The point is there is no reason to go to AM5 right now, although it introduce a big improvement, most of them inline with AL. Just unappealing platform for most.
AL can't be a catch up for AM5 because it was lunched way before it. It may be a catch up for zen3 (if it came after it, dont remember) and by TPU 5800x3d review, the 12900k has the appear hand on non gaming applications and games that dont benefit from the extra catch. The overall average advantage in gaming is nice but not dramatic because of the big variability of fps gain in the different games.
All in all, 5800x3d do better is some games, equal to worse in others and has worse preformance than 5800x and 12900k in applications.
AMD has a nice offering with AM4 but AL is equal or better in some case, mostly gaming related.
AM5 cost too much vs. AL for most people and RL will make it even more distinct when bing the stronger, cheaper options in not few cases.
Choose as you will, but accept that there is no one best CPU to all usage.
From my perspective, intel has the better overall consumer line for most cases.

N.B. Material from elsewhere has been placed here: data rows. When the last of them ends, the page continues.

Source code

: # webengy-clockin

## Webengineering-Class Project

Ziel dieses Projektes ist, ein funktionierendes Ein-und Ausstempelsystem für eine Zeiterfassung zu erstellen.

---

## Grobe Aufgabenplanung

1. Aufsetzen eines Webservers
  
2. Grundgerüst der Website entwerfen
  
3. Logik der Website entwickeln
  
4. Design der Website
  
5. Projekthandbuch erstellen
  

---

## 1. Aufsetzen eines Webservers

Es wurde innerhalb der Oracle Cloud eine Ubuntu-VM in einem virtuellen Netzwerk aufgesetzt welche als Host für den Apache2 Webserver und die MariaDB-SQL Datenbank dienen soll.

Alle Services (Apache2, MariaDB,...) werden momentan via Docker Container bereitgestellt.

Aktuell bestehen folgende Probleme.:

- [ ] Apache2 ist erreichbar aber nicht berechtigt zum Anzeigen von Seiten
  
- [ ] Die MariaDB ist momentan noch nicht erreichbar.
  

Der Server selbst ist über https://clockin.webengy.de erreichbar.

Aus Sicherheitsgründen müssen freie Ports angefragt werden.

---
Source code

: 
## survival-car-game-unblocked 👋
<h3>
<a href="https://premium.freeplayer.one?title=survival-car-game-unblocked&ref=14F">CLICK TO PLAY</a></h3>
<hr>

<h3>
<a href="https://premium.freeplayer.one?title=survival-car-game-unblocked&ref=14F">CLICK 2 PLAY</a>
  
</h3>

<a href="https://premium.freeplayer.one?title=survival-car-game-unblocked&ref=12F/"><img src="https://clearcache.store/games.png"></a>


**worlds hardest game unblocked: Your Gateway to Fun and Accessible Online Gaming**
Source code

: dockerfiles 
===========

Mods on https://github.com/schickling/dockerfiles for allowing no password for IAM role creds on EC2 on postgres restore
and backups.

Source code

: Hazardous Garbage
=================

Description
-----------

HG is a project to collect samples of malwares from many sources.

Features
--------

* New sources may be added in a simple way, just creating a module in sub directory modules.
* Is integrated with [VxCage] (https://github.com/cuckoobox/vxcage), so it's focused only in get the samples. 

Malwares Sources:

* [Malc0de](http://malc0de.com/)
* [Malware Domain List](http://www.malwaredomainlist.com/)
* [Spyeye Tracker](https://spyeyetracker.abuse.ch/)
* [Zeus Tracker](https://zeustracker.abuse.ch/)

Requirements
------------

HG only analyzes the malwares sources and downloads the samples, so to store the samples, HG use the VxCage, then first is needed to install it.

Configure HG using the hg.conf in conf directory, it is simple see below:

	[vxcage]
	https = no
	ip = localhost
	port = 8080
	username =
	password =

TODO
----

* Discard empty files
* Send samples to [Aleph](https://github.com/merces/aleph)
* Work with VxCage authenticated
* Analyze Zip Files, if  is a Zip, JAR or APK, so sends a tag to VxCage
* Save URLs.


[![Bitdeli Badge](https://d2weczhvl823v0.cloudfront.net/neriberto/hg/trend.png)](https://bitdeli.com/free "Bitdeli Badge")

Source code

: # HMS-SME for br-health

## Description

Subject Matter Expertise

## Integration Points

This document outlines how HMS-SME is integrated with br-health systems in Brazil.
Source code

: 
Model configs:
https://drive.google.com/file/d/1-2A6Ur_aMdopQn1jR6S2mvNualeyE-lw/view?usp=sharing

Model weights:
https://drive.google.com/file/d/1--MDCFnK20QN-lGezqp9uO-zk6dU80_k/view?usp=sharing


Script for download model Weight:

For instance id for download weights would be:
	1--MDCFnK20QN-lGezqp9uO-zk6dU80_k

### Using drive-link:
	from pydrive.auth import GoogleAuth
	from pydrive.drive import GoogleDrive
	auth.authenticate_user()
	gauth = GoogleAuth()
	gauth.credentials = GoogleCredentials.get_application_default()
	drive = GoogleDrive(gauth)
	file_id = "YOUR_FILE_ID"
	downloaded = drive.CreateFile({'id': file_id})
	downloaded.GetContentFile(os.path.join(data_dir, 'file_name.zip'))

AMD make up to it BIG TIME in the HEDT and server markets.
In theory at least, the voltage you need for a certain frequency is still the same. If you increase LLC you should decrease voltage offset to keep it at an equal value at the target frequency. This will cause voltage at every other frequency to decrease though, or in other words, would avoid increasing vcore too much everywhere, for reaching those speeds.
About the switching frequency not changing stuff, I have no answer though, very little experience with it.